Inammissibile è anche il nono motivo (n. 10), con cui invoca l’applicazione delle sanzioni più favorevoli , atteso che non si accenna neppure a quali siano le violazioni contestate sul piano sanzionatorio. Ciò, tanto più considerando quanto già avvertito dalla giurisprudenza di
legittimità, secondo la quale, in tema di sanzioni amministrative per violazione di norme tributarie, le modifiche apportate dal d.lgs. n. 158 del 2015 non operano in maniera generalizzata in favor rei , rendendo la sanzione irrogata illegale, sicché deve escludersi che la mera deduzione, in sede di legittimità, di uno ius superveniens più favorevole, senza specifiche allegazioni rispetto al caso concreto idonee ad influire sui parametri di commisurazione della sanzione, imponga la cassazione con rinvio della sentenza impugnata (Cass., 28 giugno 2018, n. 17143; 30 novembre 2018, n. 31062; 16 settembre 2020, n. 19286; 8 gennaio 2024, n. 577).
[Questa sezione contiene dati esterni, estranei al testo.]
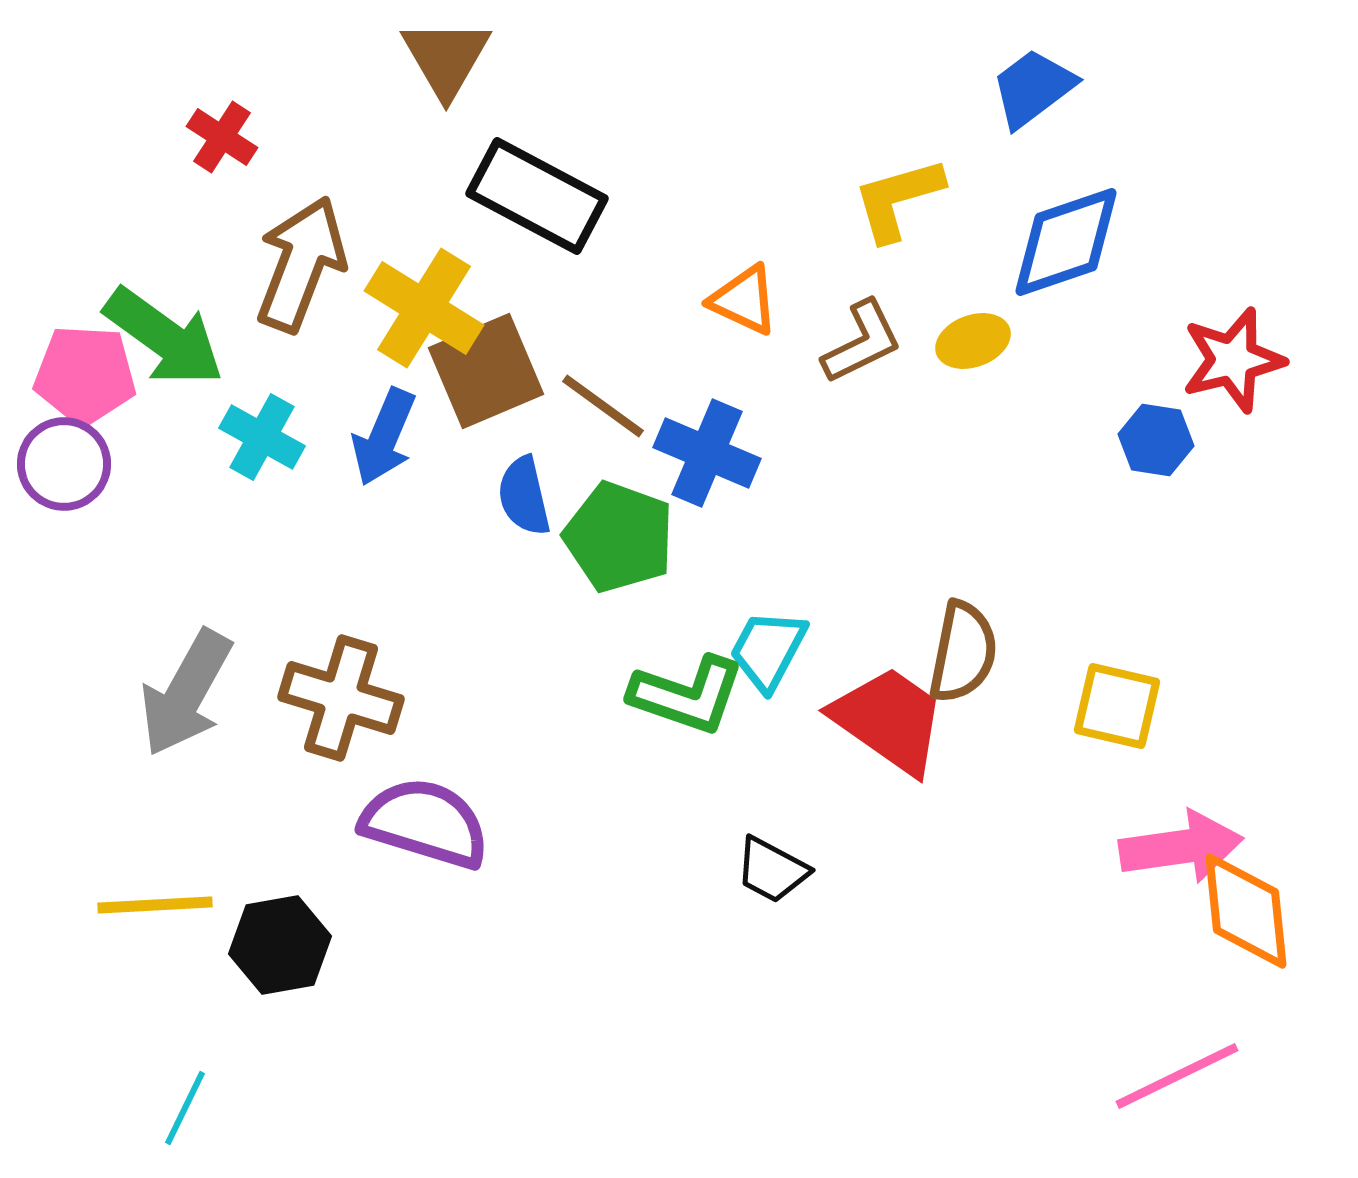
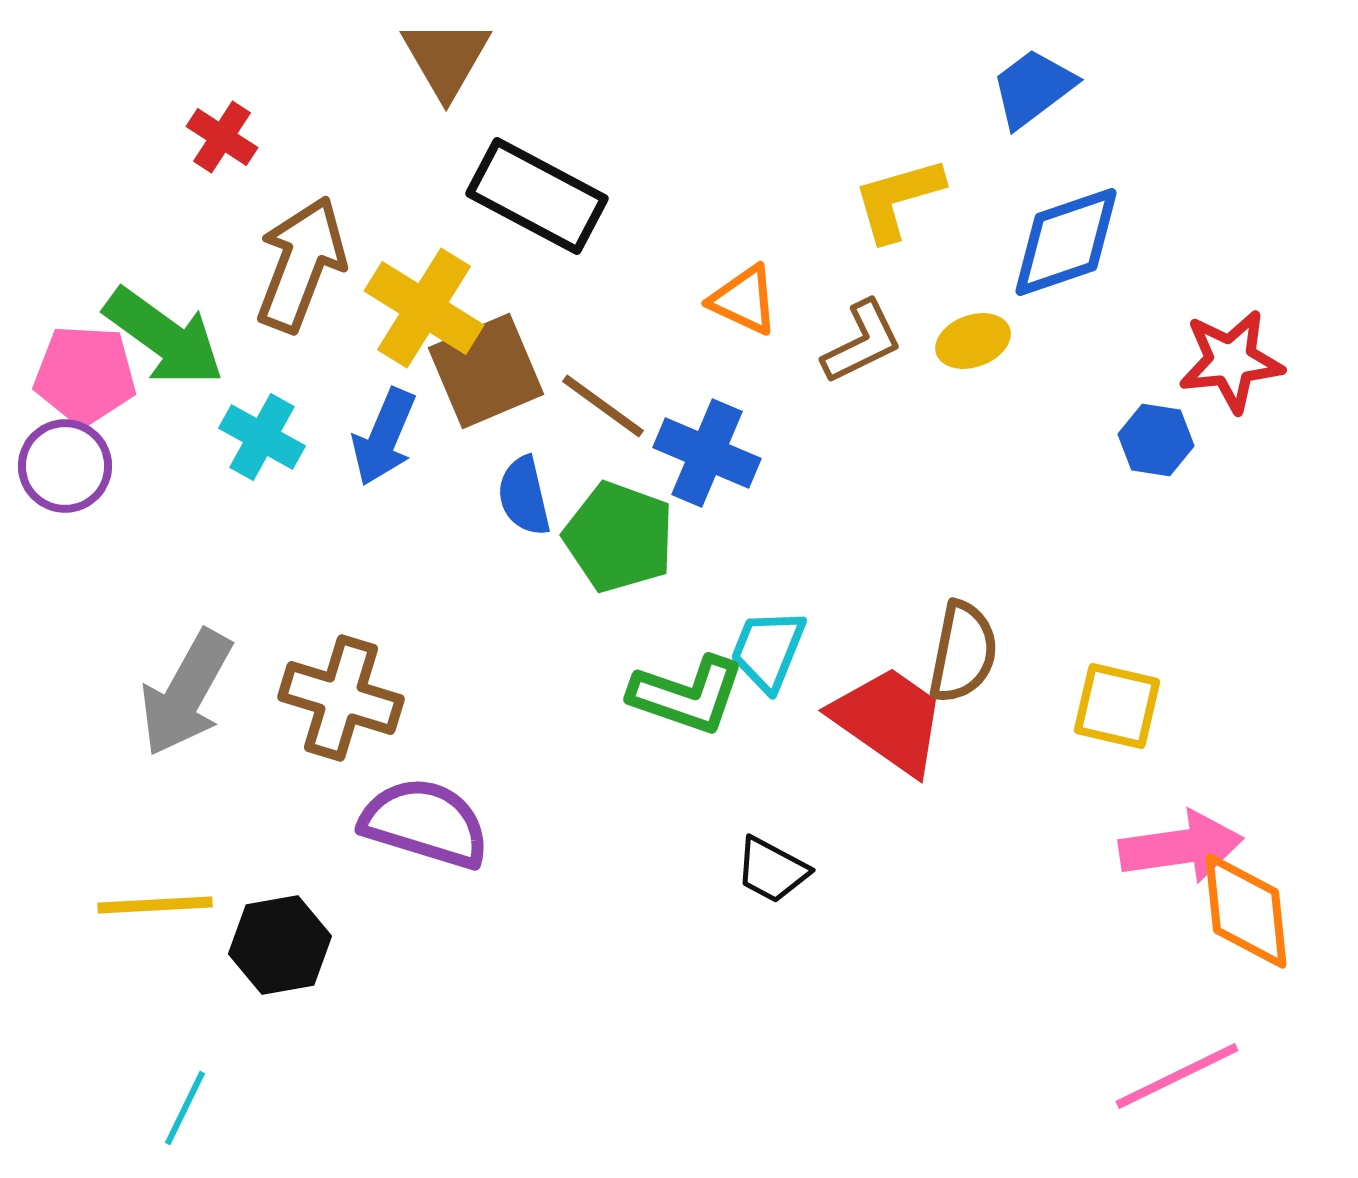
red star: moved 2 px left, 1 px down; rotated 8 degrees clockwise
purple circle: moved 1 px right, 2 px down
cyan trapezoid: rotated 6 degrees counterclockwise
Con memoria tempestivamente depositata la difesa del ricorrente ha invocato anche l’applicazione della disciplina sanzionatoria più favorevole, introdotta con la riforma attuata con il d.lgs. 14 giugno 2024, n. 87.
Pur tenendo a mente che l’art. 5 del suddetto d.lgs. n. 87/2024 ha stabilito che la riforma trovi applicazione alle violazioni commesse a partire dal 1° settembre 2024, il ricorrente ha tuttavia denunciato la non conformità della disposizione agli artt. 76 e 77 Cost. (eccesso di delega), sollecitando il ricorso alla Corte Costituzionale, denunciando peraltro che la deroga ad un principio generale del diritto non sarebbe stato neppure autorizzato dalla legge di delega.
Questo collegio ritiene manifestamente infondata la questione di legittimità costituzionale della deroga disposta dal Legislatore al principio della lex Mitior, per le ragioni già chiarite da questa stessa Corte sulla legittimità della irretroattività della disciplina sanzionatoria più favorevole, disposta con l’ art. 5 del d.lgs. n. 87 del 2024, le cui ragioni sono qui richiamate (cfr. Cass., 19 gennaio 2025, n. 1274).
In definitiva il ricorso va rigettato. All ‘esito del giudizio segue la soccombenza del ricorrente nelle spese di causa, che vanno liquidate come da dispositivo.
P.Q.M.
La Corte, definitivamente pronunciando, rigetta il ricorso; condanna il ricorrente alla rifusione in favore della controricorrente delle spese di causa, che liquida in € 18.000,00 a titolo di compensi, oltre spese prenotate a debito. Ai sensi dell’art. 13, comma 1 quater, d.P.R. 30 maggio 2002, n. 115 dà atto della sussistenza dei presupposti processuali per il versamento da parte del ricorrente dell’ulteriore importo a titolo di contributo unificato, nella
misura pari a quello previsto per il ricorso, a norma del comma 1-bis del medesimo articolo 13, se dovuto.